Pensez-vous que Paul était un tueur en série ?
Ces six corps n'ont jamais été identifiés. Je ne pense pas que la police ait mené une enquête approfondie. Il s'agissait simplement d'un groupe d'hommes homosexuels assassinés, alors l'indifférence était générale : « Qui s'en soucie ? » Le procureur adjoint a suggéré que Paul aurait pu être impliqué dans d'autres meurtres car, apparemment, il s'était vanté auprès d'un ami d'en avoir commis d'autres. Rien ne prouve que Paul ait été impliqué dans d'autres meurtres. Personnellement, je ne peux pas l'affirmer avec certitude, mais je ne pense pas que Paul était un tueur en série.

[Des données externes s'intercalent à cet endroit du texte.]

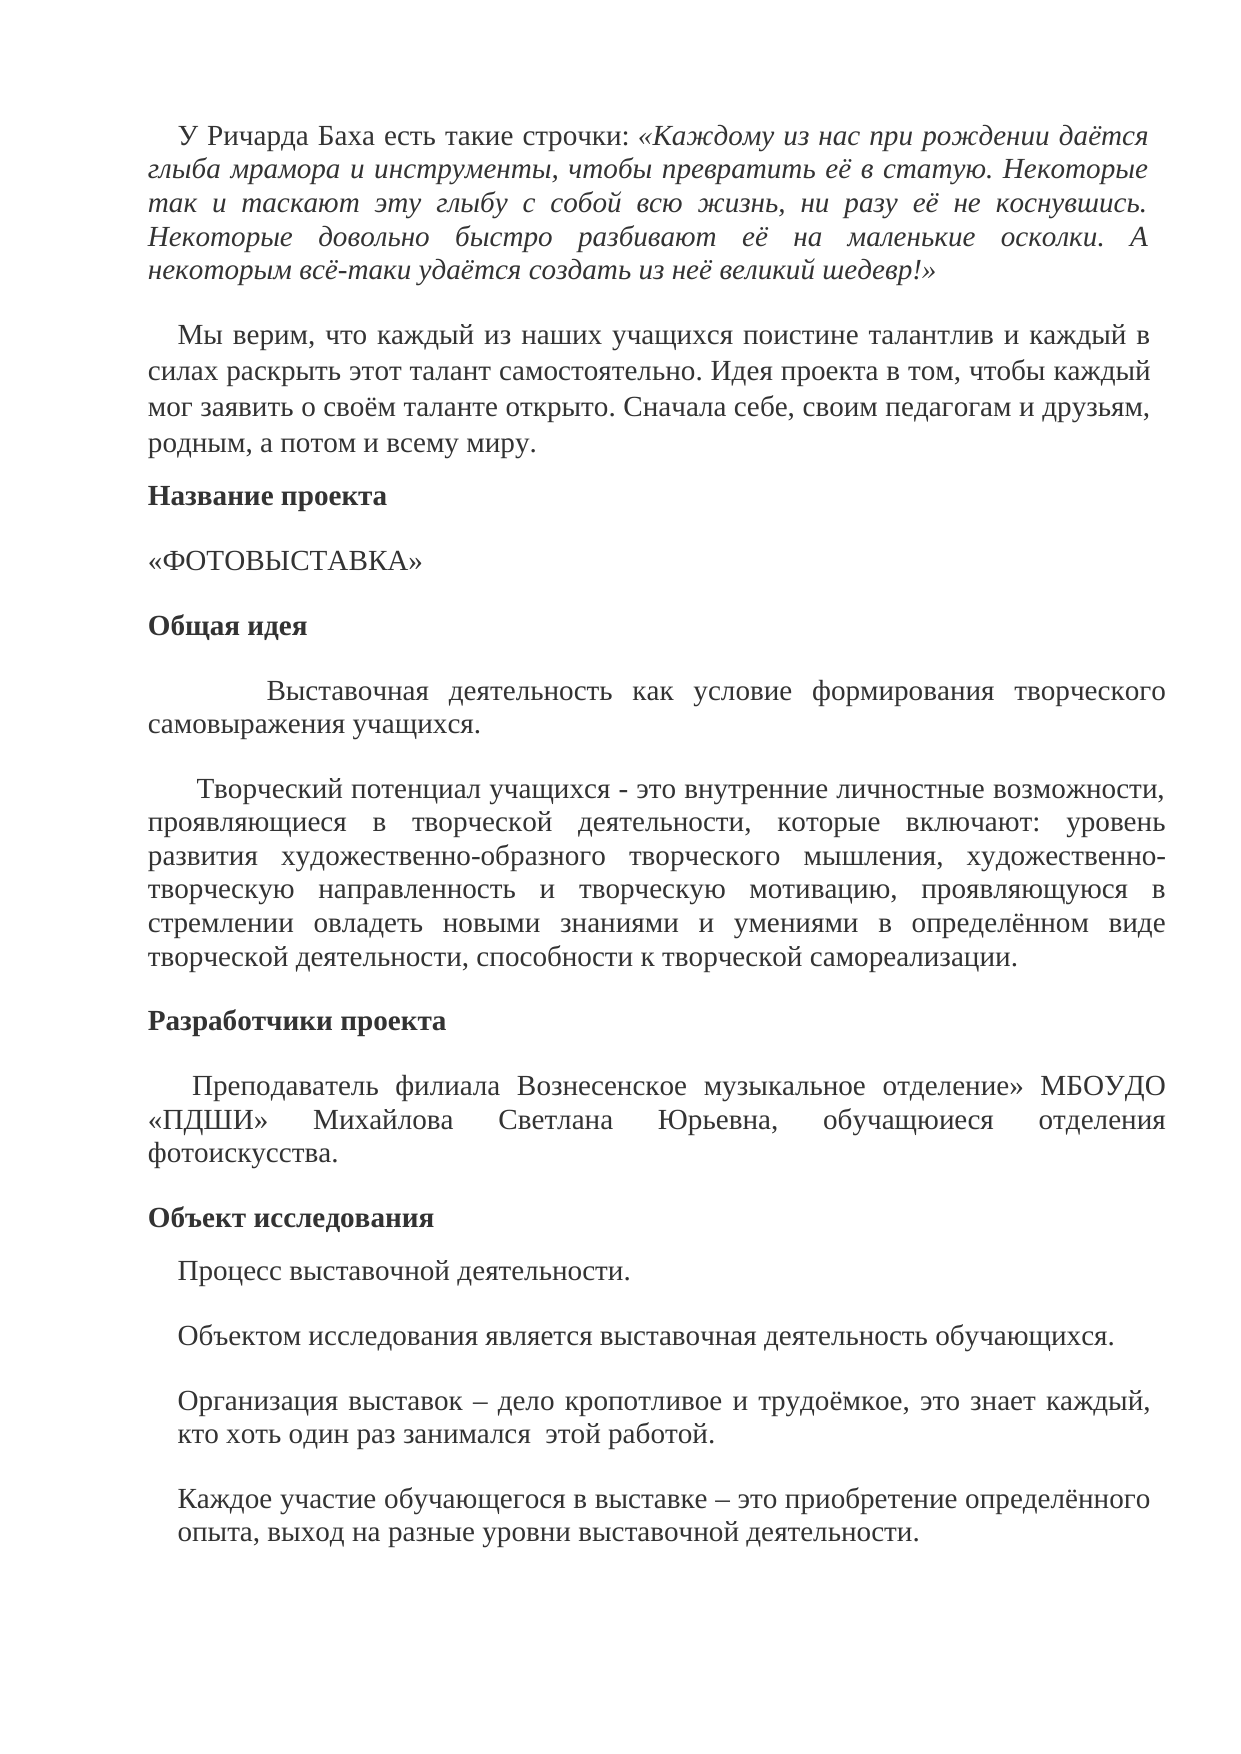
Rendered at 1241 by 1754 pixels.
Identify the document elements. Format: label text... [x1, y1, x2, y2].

Imaginez un peu, Shaft est projeté en avant-première à Tribeca, probablement à quelques pas de l'appartement d'Addison et de tous ces bars gays des années 70 fréquentés par les amateurs de cuir.

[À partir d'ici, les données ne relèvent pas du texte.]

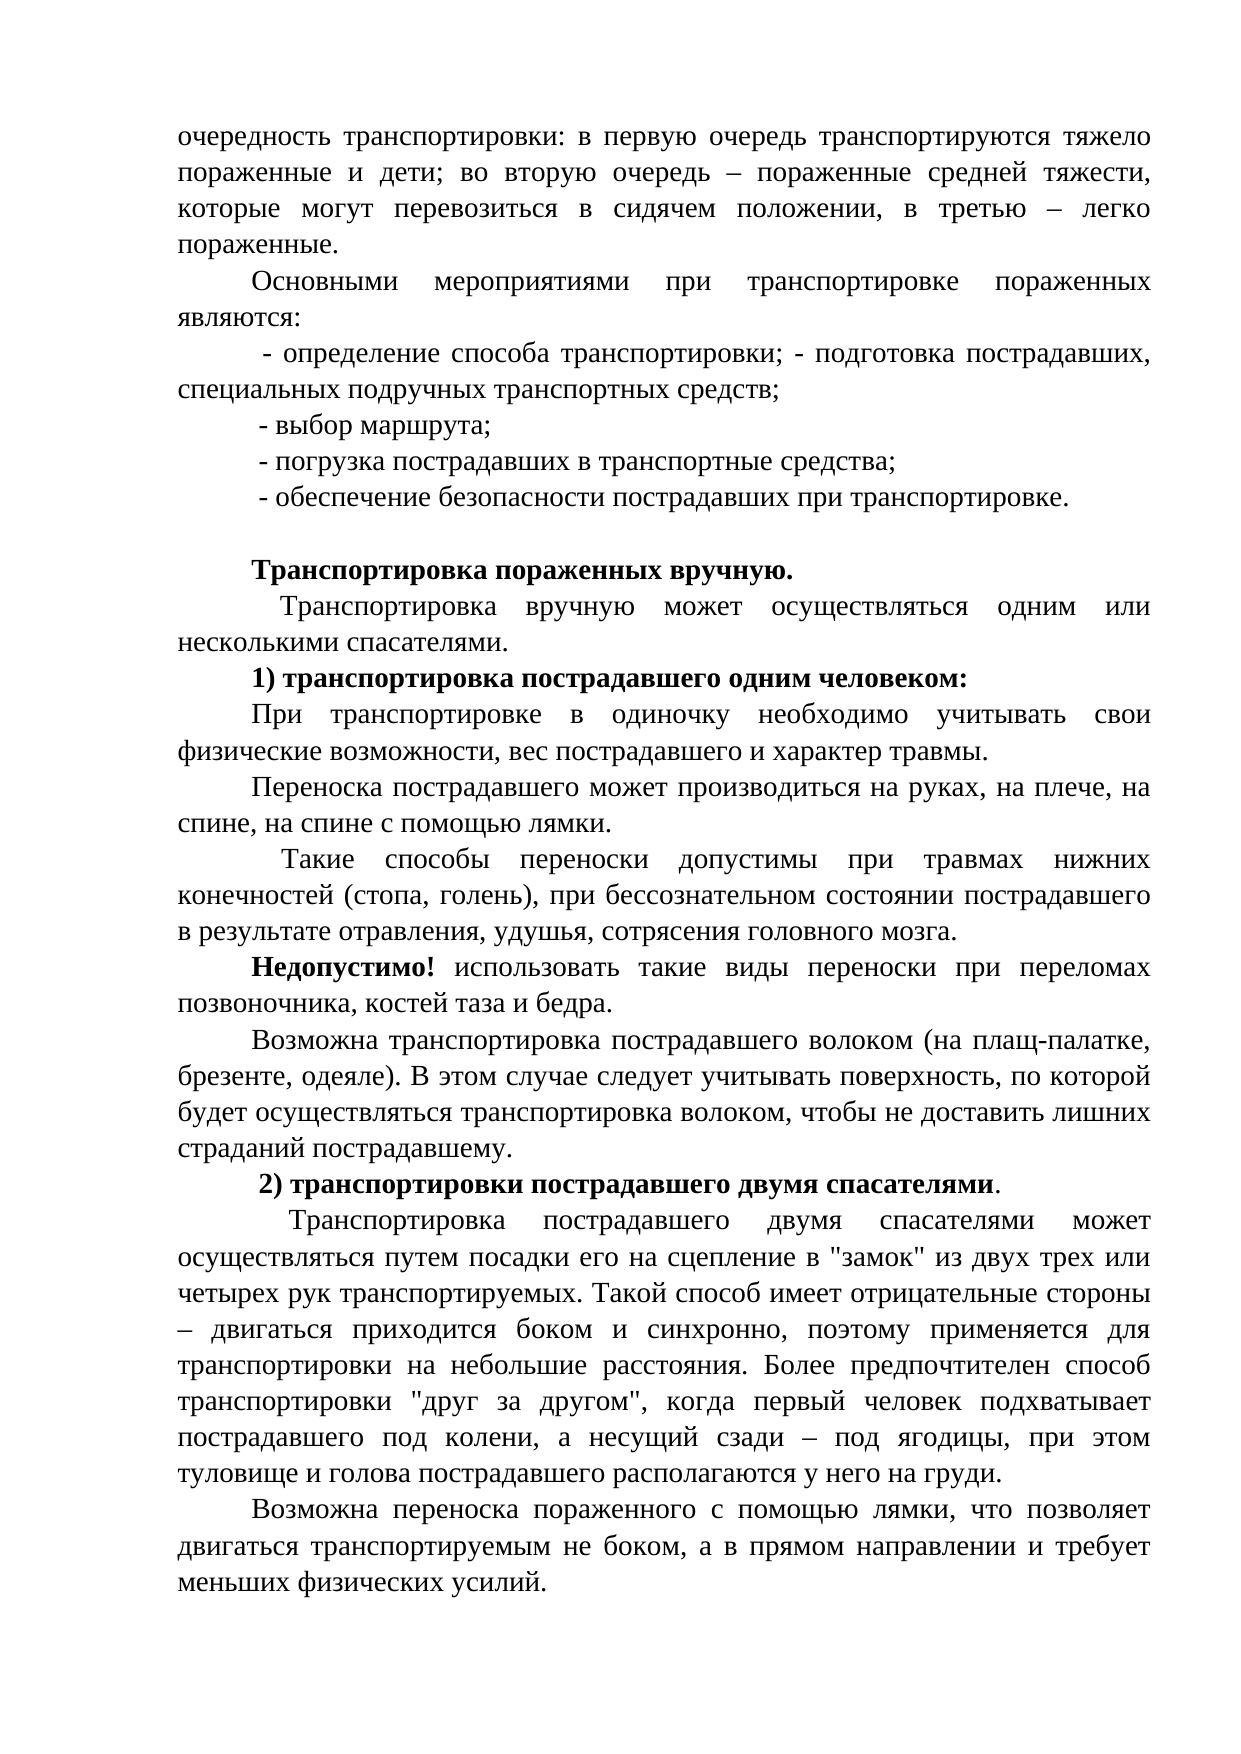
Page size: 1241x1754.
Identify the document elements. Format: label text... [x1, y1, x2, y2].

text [177, 118, 1152, 260]
text Основными мероприятиями при транспортировке пораженных являются: [177, 263, 1152, 332]
text Недопустимо! использовать такие виды переноски при переломах позвоночника, костей таза и бедра. [177, 949, 1152, 1019]
text Переноска пострадавшего может производиться на руках, на плече, на спине, на спине с помощью лямки. [177, 769, 1152, 838]
text Возможна переноска пораженного с помощью лямки, что позволяет двигаться транспортируемым не боком, а в прямом направлении и требует меньших физических усилий. [177, 1492, 1152, 1597]
text Транспортировка пораженных вручную. [177, 552, 1152, 585]
text Транспортировка вручную может осуществляться одним или несколькими спасателями. [177, 588, 1152, 658]
text - выбор маршрута; [177, 407, 1152, 441]
text Транспортировка пострадавшего двумя спасателями может осуществляться путем посадки его на сцепление в "замок" из двух трех или четырех рук транспортируемых. Такой способ имеет отрицательные стороны – двигаться приходится боком и синхронно, поэтому применяется для транспортировки на небольшие расстояния. Более предпочтителен способ транспортировки "друг за другом", когда первый человек подхватывает пострадавшего под колени, а несущий сзади – под ягодицы, при этом туловище и голова пострадавшего располагаются у него на груди. [177, 1202, 1152, 1489]
text Возможна транспортировка пострадавшего волоком (на плащ-палатке, брезенте, одеяле). В этом случае следует учитывать поверхность, по которой будет осуществляться транспортировка волоком, чтобы не доставить лишних страданий пострадавшему. [177, 1022, 1152, 1164]
text - обеспечение безопасности пострадавших при транспортировке. [177, 479, 1152, 513]
text При транспортировке в одиночку необходимо учитывать свои физические возможности, вес пострадавшего и характер травмы. [177, 696, 1152, 766]
text - погрузка пострадавших в транспортные средства; [177, 443, 1152, 477]
text - определение способа транспортировки; - подготовка пострадавших, специальных подручных транспортных средств; [177, 335, 1152, 405]
text Такие способы переноски допустимы при травмах нижних конечностей (стопа, голень), при бессознательном состоянии пострадавшего в результате отравления, удушья, сотрясения головного мозга. [177, 841, 1152, 947]
text 1) транспортировка пострадавшего одним человеком: [177, 660, 1152, 694]
text 2) транспортировки пострадавшего двумя спасателями. [177, 1166, 1152, 1200]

Depuis le théâtre où nous jouons, vous pouvez aller à pied au Julius's Bar, où Addison a rencontré Bob. Vous pouvez aussi aller à pied au Meatpacking District, où se trouvait le bar Mineshaft sur Washington Street. Une des raisons pour lesquelles j'adore Cruising, c'est qu'on y voit beaucoup de ces rues. Raconter l'histoire d'Addison était une façon d'explorer ce qui était accessible aux hommes gays à l'époque. Mais en revoyant le film aujourd'hui, c'est douloureux, car on sait qu'il a été tourné durant l'été 1979, et que les premiers cas de VIH ont été signalés en 1981. On sait pertinemment que beaucoup d'hommes infectés par le virus l'ont été pendant des années avant de présenter des symptômes. Si vous regardez les scènes de bar dans Cruising, vous ne pouvez vous empêcher de vous demander combien de ces hommes seraient encore en vie un, deux ou cinq ans plus tard, car Friedkin a engagé de vrais hommes de l'industrie du cuir et des acteurs porno comme figurants. Friedkin a délibérément choisi des acteurs parmi les stars du porno gay. L'homme que l'on voit dans la scène d'ouverture du film, ligoté sur un lit et poignardé dans le dos, est un acteur porno très célèbre du nom de Malo. Il est finalement resté ami avec Pacino. C'est le garde du corps de Scarface qui se fait tuer à la tronçonneuse dans la salle de bains.
Cette entrevue a été abrégée et clarifiée. « Shaft : The Cruise Murders » sera présenté en avant-première au Festival du film de Tribeca le 6 juin.